The next frontier for development in that city, according to developers, is across the Schuylkill River from the station, still within walking distance to the train. Residential units there are selling for about $400 a square foot, compared with an average of more than $1,000 a square foot in Manhattan. Residential real estate in Philadelphia has yet to exceed that threshhold, even in fashionable neighborhoods such as historic Society Hill and Rittenhouse Square.
“We have a price point that we won’t get past at this point, and in New York there doesn’t seem to be any limits,” another partner at the firm Miles & Generalis Inc., Mr. Generalis said.

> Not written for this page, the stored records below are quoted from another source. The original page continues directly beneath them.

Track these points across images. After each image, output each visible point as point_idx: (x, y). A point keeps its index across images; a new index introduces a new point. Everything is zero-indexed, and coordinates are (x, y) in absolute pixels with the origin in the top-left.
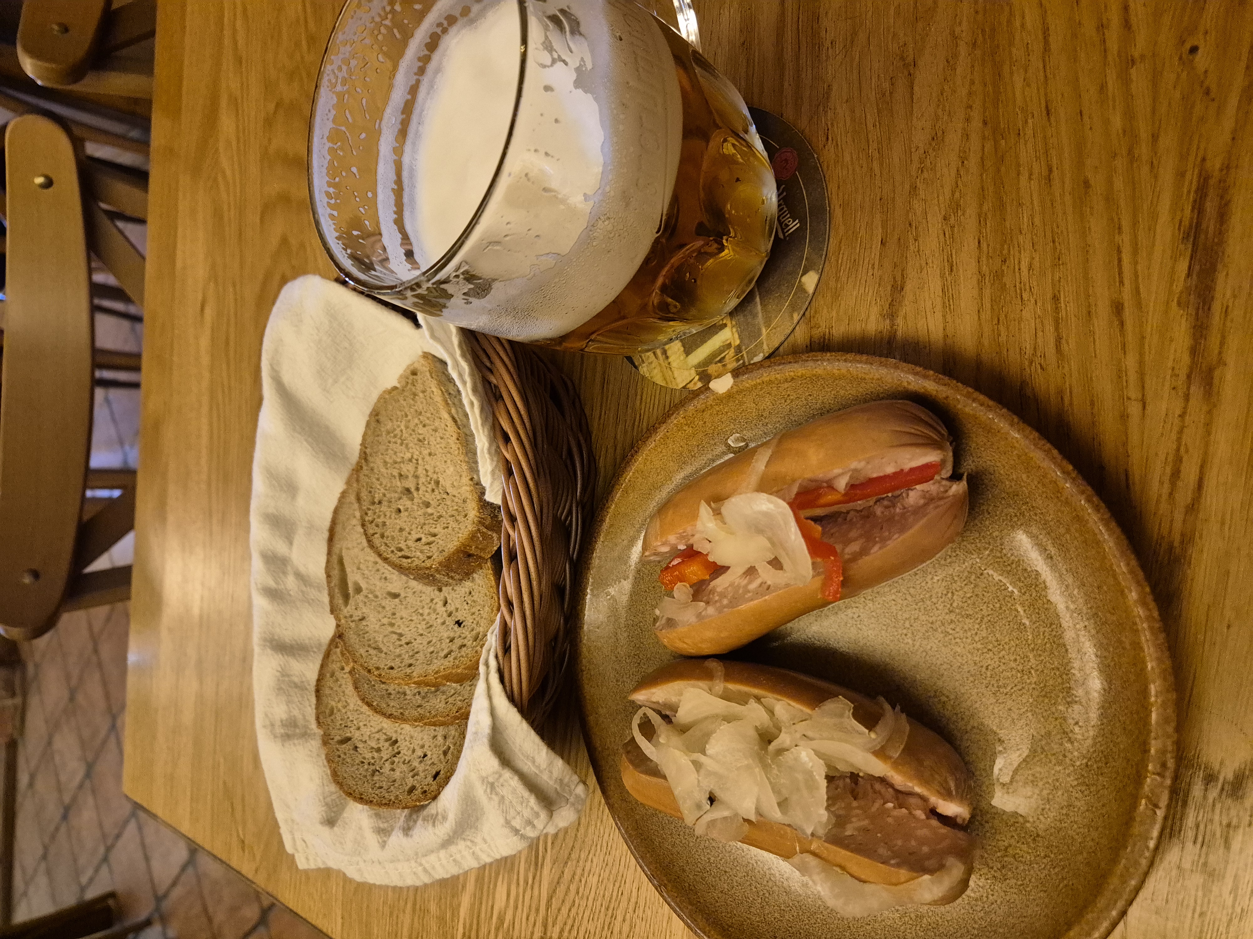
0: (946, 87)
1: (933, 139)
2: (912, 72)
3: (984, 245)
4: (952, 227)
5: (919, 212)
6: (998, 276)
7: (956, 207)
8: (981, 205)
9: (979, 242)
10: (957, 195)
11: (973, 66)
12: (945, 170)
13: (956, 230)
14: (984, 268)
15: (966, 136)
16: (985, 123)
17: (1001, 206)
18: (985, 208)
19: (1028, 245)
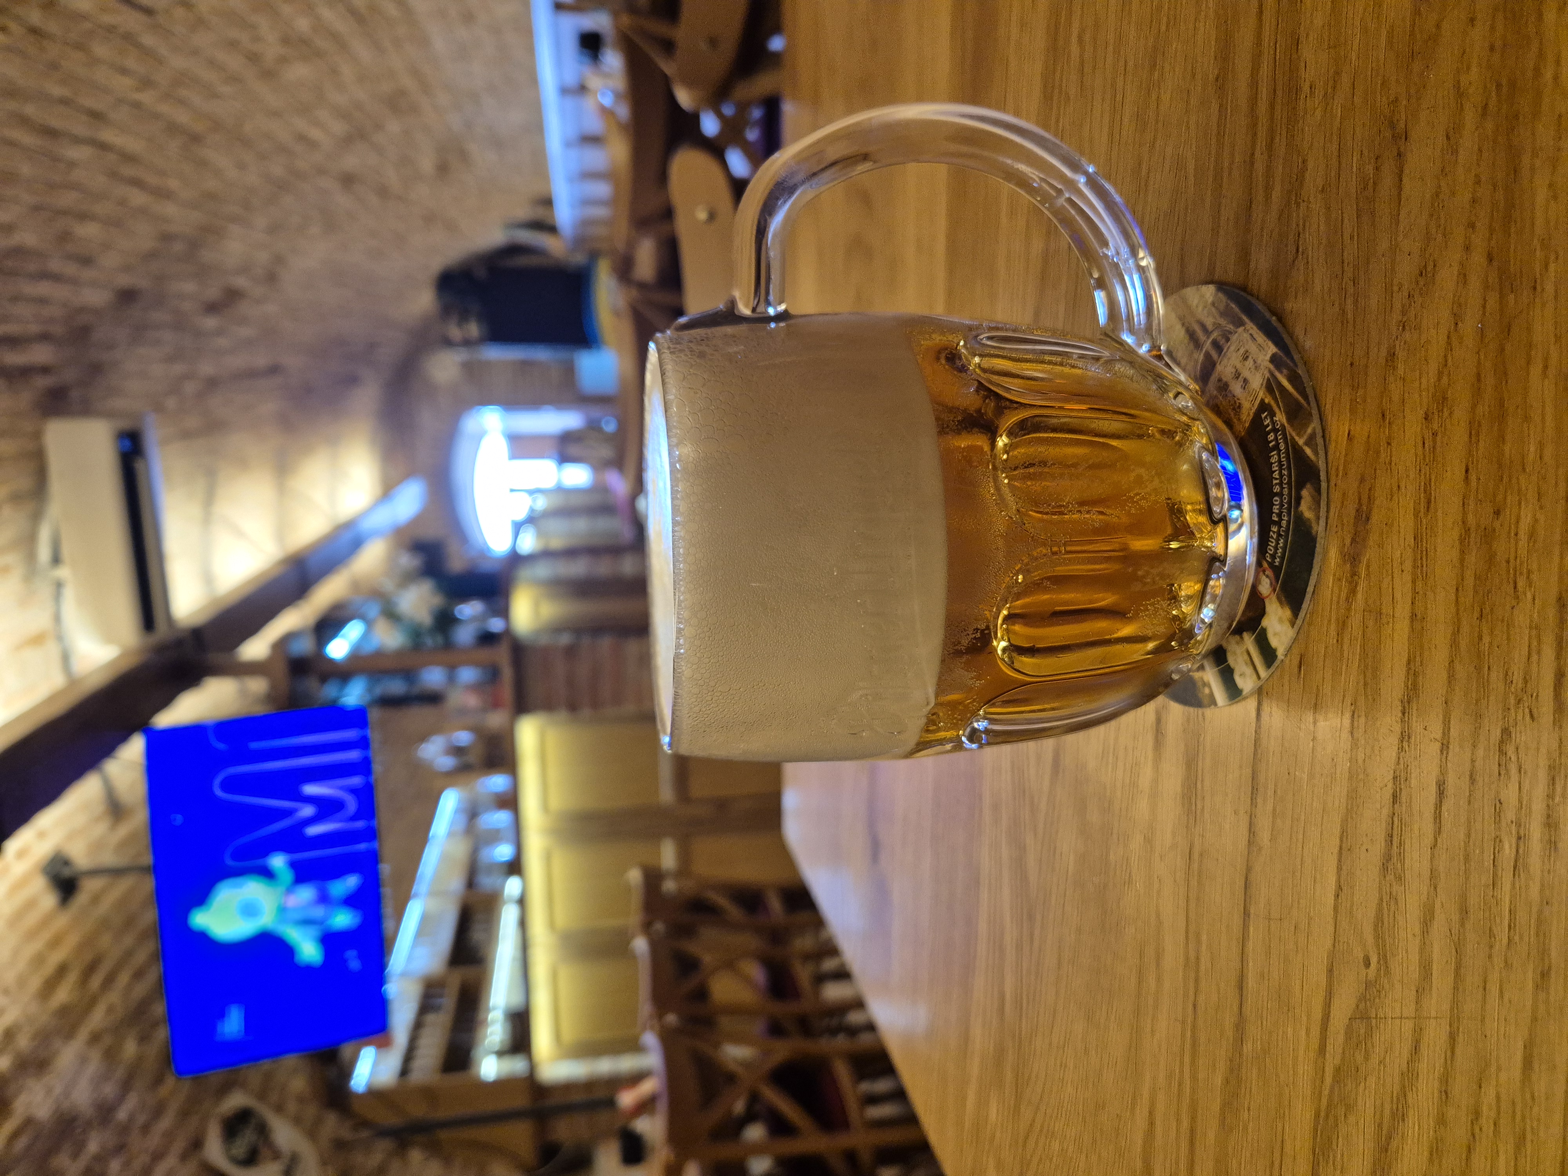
0: (1443, 184)
1: (1421, 275)
2: (1402, 149)
3: (1473, 477)
4: (1435, 434)
5: (1396, 398)
6: (1488, 536)
7: (1442, 400)
8: (1474, 407)
9: (1467, 471)
10: (1445, 380)
11: (1480, 150)
12: (1433, 332)
13: (1438, 438)
14: (1470, 517)
15: (1463, 277)
16: (1490, 259)
17: (1500, 415)
18: (1480, 410)
19: (1532, 495)
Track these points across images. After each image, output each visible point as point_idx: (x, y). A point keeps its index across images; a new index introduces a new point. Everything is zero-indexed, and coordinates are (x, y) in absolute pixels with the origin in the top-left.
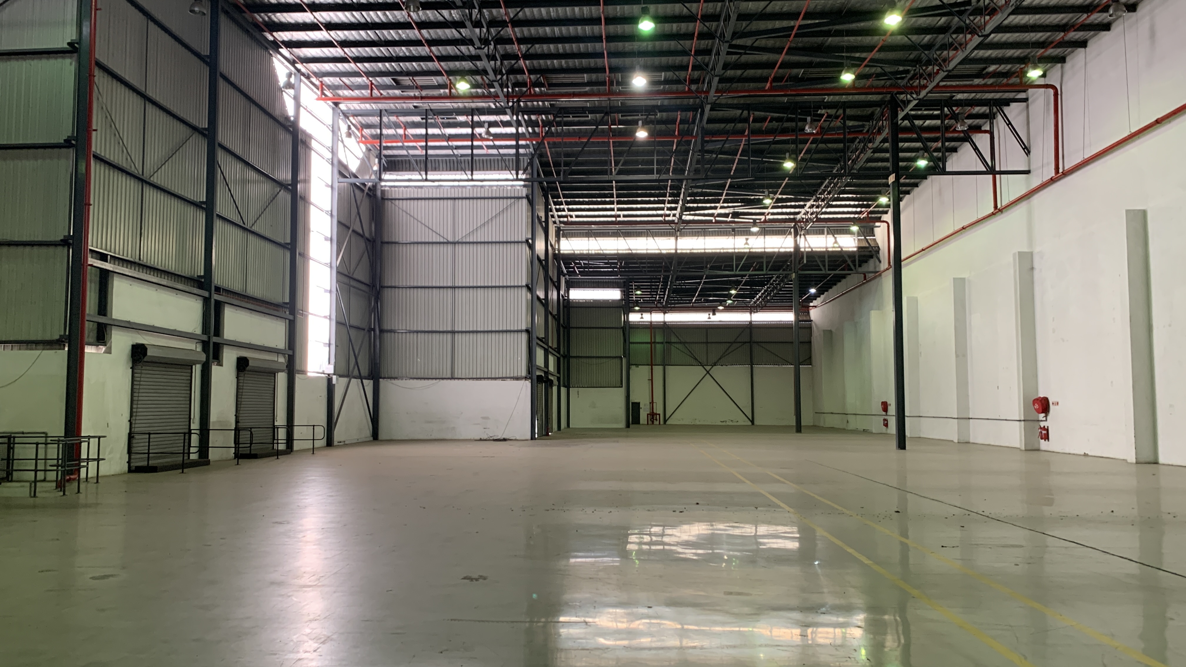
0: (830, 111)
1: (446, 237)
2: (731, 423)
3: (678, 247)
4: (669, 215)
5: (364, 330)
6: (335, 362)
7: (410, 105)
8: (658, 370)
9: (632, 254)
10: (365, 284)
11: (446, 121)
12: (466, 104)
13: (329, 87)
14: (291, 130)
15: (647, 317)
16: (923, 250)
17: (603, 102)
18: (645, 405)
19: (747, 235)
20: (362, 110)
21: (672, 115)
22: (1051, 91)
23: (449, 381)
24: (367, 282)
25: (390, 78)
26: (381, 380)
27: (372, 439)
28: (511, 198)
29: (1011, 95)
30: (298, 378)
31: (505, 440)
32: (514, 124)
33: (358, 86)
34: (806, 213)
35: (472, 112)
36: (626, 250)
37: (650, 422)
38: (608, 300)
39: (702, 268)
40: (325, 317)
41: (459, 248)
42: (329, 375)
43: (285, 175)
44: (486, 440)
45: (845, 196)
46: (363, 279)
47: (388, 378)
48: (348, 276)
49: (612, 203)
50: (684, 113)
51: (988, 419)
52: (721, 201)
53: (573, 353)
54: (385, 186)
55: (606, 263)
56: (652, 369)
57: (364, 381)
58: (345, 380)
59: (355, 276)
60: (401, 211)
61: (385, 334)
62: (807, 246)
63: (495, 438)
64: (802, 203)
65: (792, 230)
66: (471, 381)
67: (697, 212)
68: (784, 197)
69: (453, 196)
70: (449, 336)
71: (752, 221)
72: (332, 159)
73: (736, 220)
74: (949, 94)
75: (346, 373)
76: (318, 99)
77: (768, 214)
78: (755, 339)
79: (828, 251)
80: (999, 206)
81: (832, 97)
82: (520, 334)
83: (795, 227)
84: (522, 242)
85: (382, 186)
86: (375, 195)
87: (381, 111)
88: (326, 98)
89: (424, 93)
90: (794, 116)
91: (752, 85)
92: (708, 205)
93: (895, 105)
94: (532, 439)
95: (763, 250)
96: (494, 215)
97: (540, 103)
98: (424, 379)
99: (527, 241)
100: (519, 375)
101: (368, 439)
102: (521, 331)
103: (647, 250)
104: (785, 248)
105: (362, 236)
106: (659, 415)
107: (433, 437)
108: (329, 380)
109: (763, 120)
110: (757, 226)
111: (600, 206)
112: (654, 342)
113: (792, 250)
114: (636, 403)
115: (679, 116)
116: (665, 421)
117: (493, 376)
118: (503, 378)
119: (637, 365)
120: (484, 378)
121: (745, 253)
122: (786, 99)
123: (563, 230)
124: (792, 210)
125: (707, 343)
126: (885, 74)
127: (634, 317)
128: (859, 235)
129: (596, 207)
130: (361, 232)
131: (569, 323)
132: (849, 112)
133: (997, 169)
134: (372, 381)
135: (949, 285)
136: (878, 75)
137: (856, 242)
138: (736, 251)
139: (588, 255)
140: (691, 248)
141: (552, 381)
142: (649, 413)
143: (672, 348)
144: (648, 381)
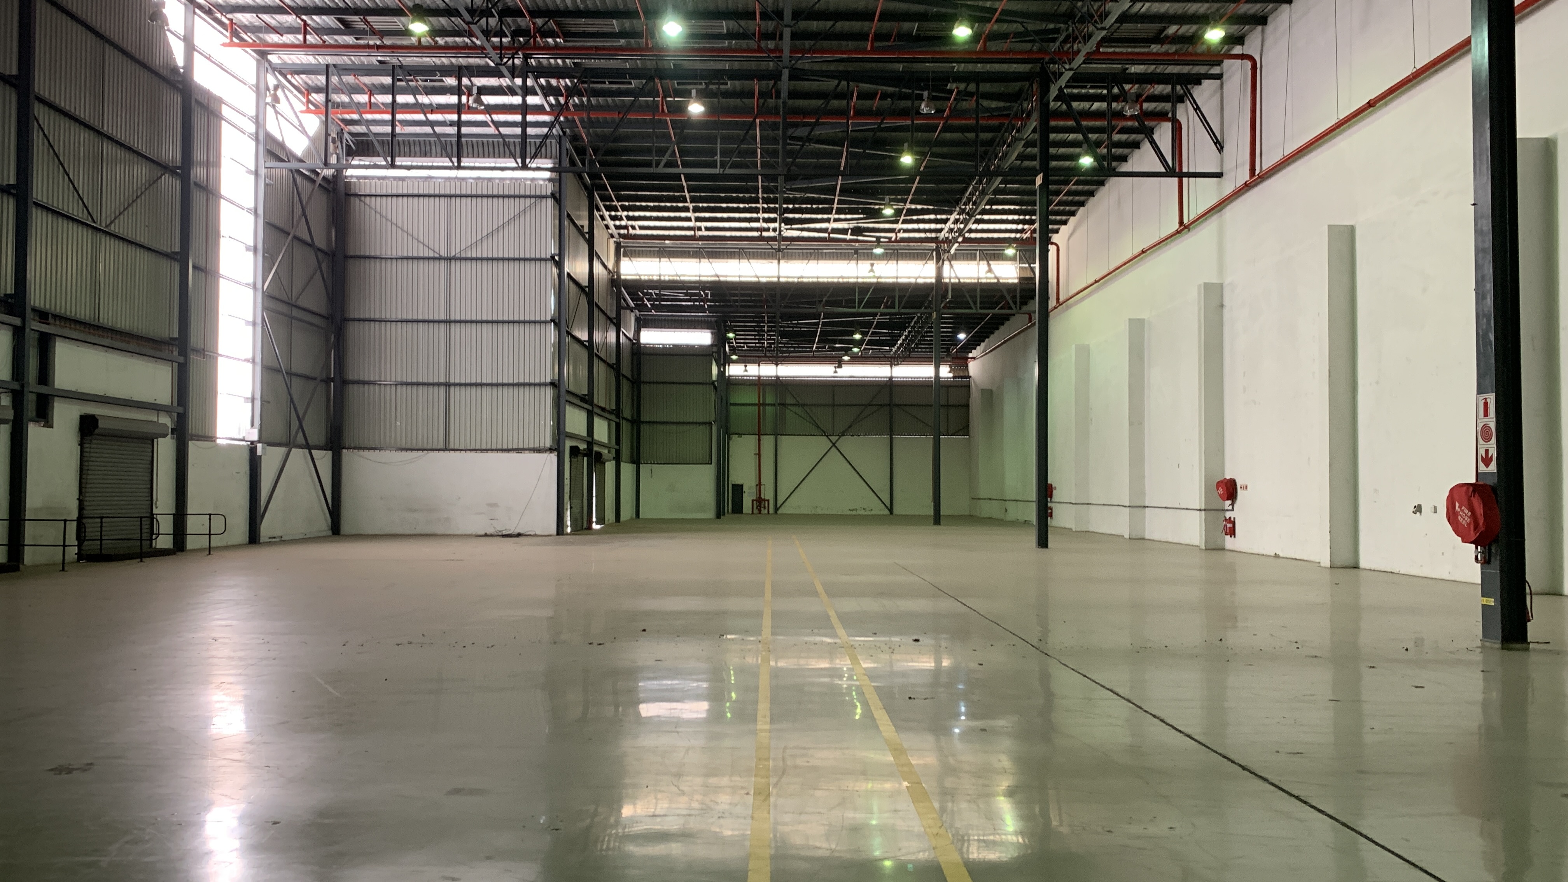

Easing the commute between New York and Philadelphia could push Philadelphia’s prices higher.
Architect Richard Meier in 2005 designed plans for a 44-story residential glass tower near Philadelphia’s train station, with apartments priced up to $5 million. “Those units were for a New York clientele and were in close proximity to the train station,” Mr. Generalis said. Construction of the building has been put on hold because the units did not attract enough attention from buyers. It could be revived, however, as Philadelphia continues to draw New Yorkers to its streets, local developers said.
“When you take the commute from an hour and a half to about an hour, it will make people in New York who were on the fence consider living in ‘the sixth borough,'” a senior vice president at Coldwell Banker Preferred, David Krieger, said.
Some transportation professionals said Amtrak’s high fares are a stumbling block to the creation of a seamless commercial and residential partnership between New York and Philadelphia.
“Because the fares are so high, Amtrak is still not creating the connections we ought to have between the two cities,” the president of the Regional Plan Association, Robert Yaro, said in an interview yesterday.
Acela service between the two cities costs about $129 one way. A price tag has not yet been attached to the nonstop service, according to an Amtrak spokesman.
“Every other industrialized country has a high-speed rail system, creating synergy between cities and increasing the size of the marketplace to benefit both cities. We’re so far behind, it’s ridiculous,” Mr. Yaro said.
In 2006, 24 million passengers rode Amtrak, and more than 9.2 million came through New York’s Pennsylvania Station, a record for the railroad. “We feel that we’re competitive with the airline industry,” an Amtrak spokesman, Clifford Cole, said.